6. Booze and things that affect your cognitive functioning.
This is not the time to get drunk. Have a glass of wine or two, but don’t be an annoyance to others. If you know that even a small amount of alcohol makes you loud and stupid, don’t drink at all. Also, don’t take any other recreational drugs that will continue to affect you once you have reached the airport. Doesn’t matter if they’re legal or not. It’s about respect for others.

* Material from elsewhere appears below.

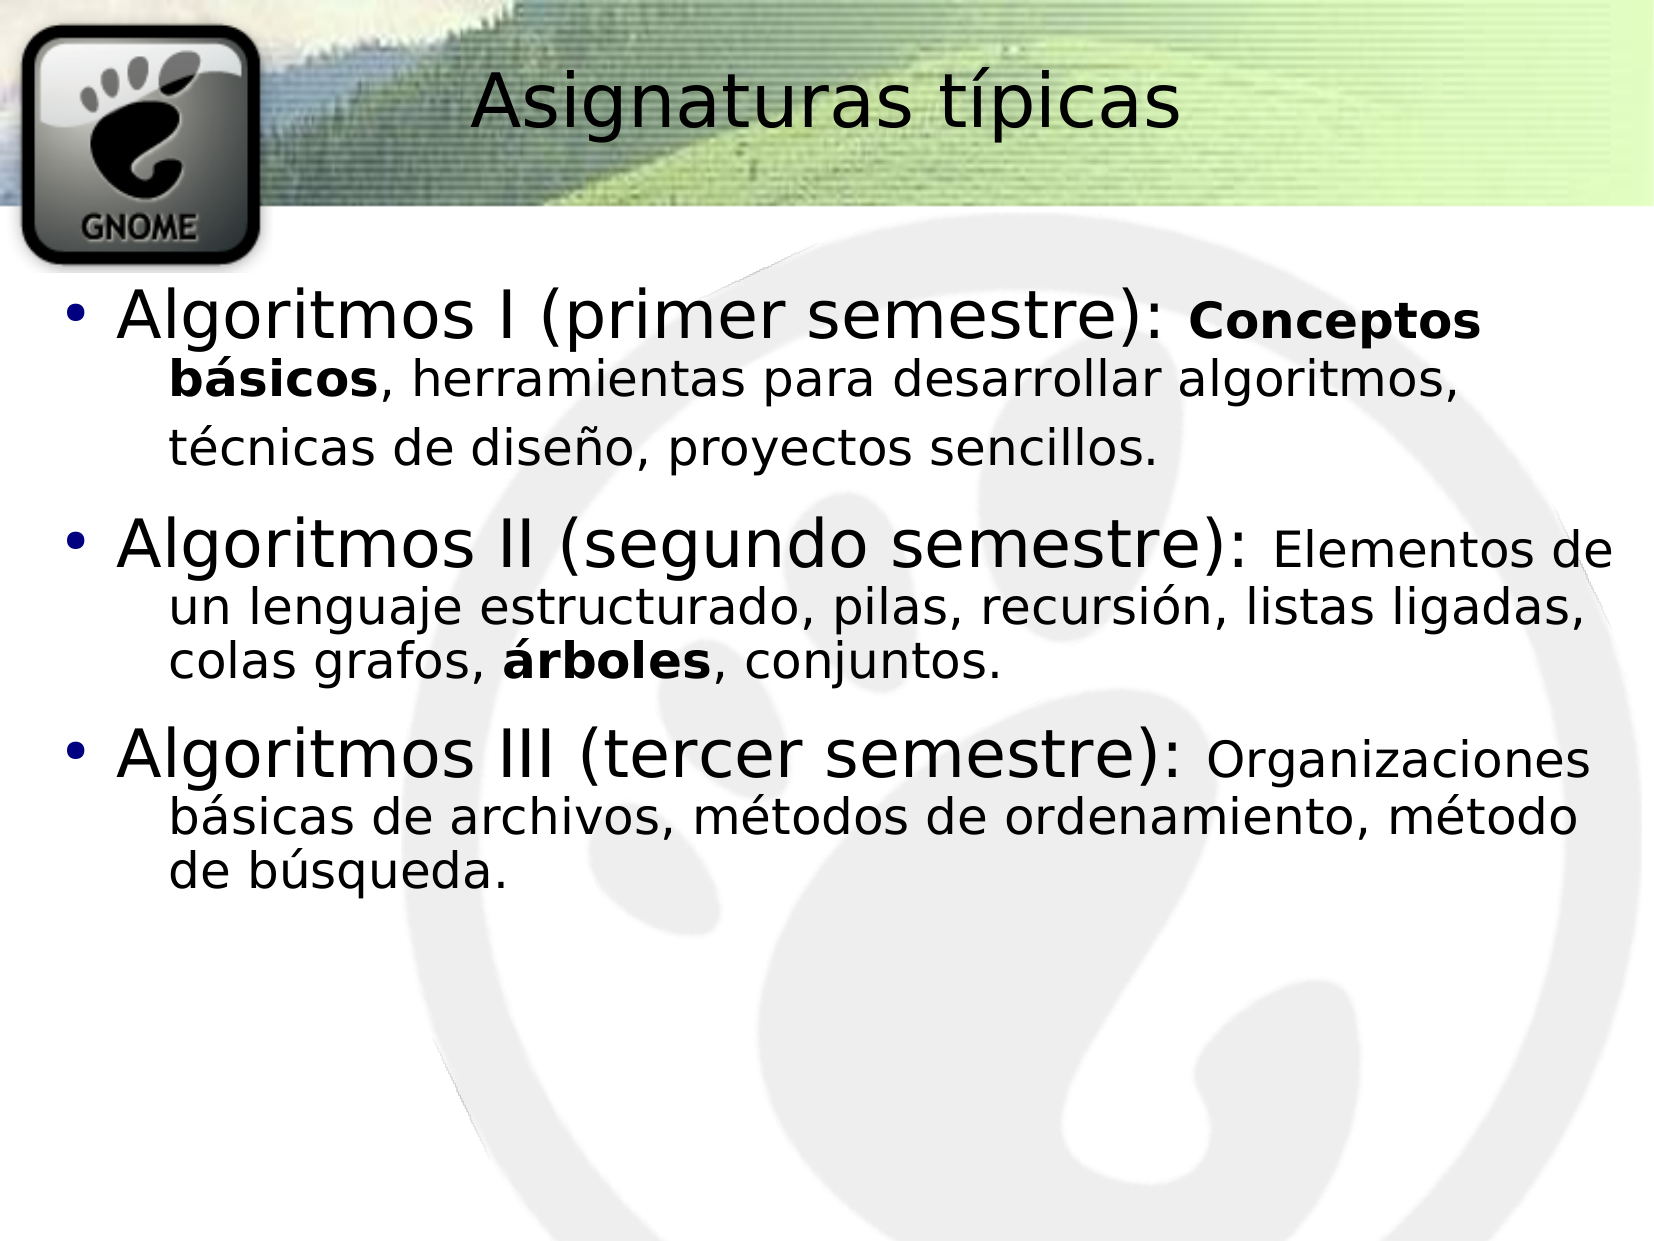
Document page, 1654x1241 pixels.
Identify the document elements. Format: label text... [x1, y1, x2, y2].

list Algoritmos I (primer semestre): Conceptos básicos, herramientas para desarrollar algoritmos, técnicas de diseño, proyectos sencillos. Algoritmos II (segundo semestre): Elementos de un lenguaje estructurado, pilas, recursión, listas ligadas, colas grafos, árboles, conjuntos. Algoritmos III (tercer semestre): Organizaciones básicas de archivos, métodos de ordenamiento, método de búsqueda. [29, 280, 1625, 1225]
picture [0, 207, 1654, 1241]
title Asignaturas típicas [0, 0, 1654, 207]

Let’s discuss sleeping pills for a moment. A lot of travel blogs/forums mention that if you take a little pill that makes you sleep through the entire flight, it will be a lot more pleasant for you. Why is this not only a genuinely bad idea but also a potentially dangerous one? Firstly, sleeping pills increase the risk of blood cloths. Unless you have double checked with your doctor that you’re allowed to not only use these pills, but also to fly with them in your body. Do not do it. Secondly, there’s a chance you might need to wake up and be coherent straight away. Planes are a very safe mode of transportation but when things go wrong, they go really wrong. You want to be able to wake up easily in case you need to put that oxygen mask on, evacuate the plane, or move out of the goddamn way so that people with medical knowledge can get to your neighbour who is having an emergency medical issue. It’s not worth it.

7. Medical issues
Flying with a cold is pure hell. It is painful and all your symptoms seem to worsen. Although you feel absolutely miserable, try not to let it affect the other passengers too much. Keep used tissues under control, cover your mouth when you sneeze or cough. If you have a cough, bring cough drops. Bring nasal spray. Drink plenty of water to stay hydrated. Tea is a good option when it comes to beverages. If the person next to you can tell that you’re making an effort to control the couch/cold, they’re more likely to be sympathetic rather than annoyed.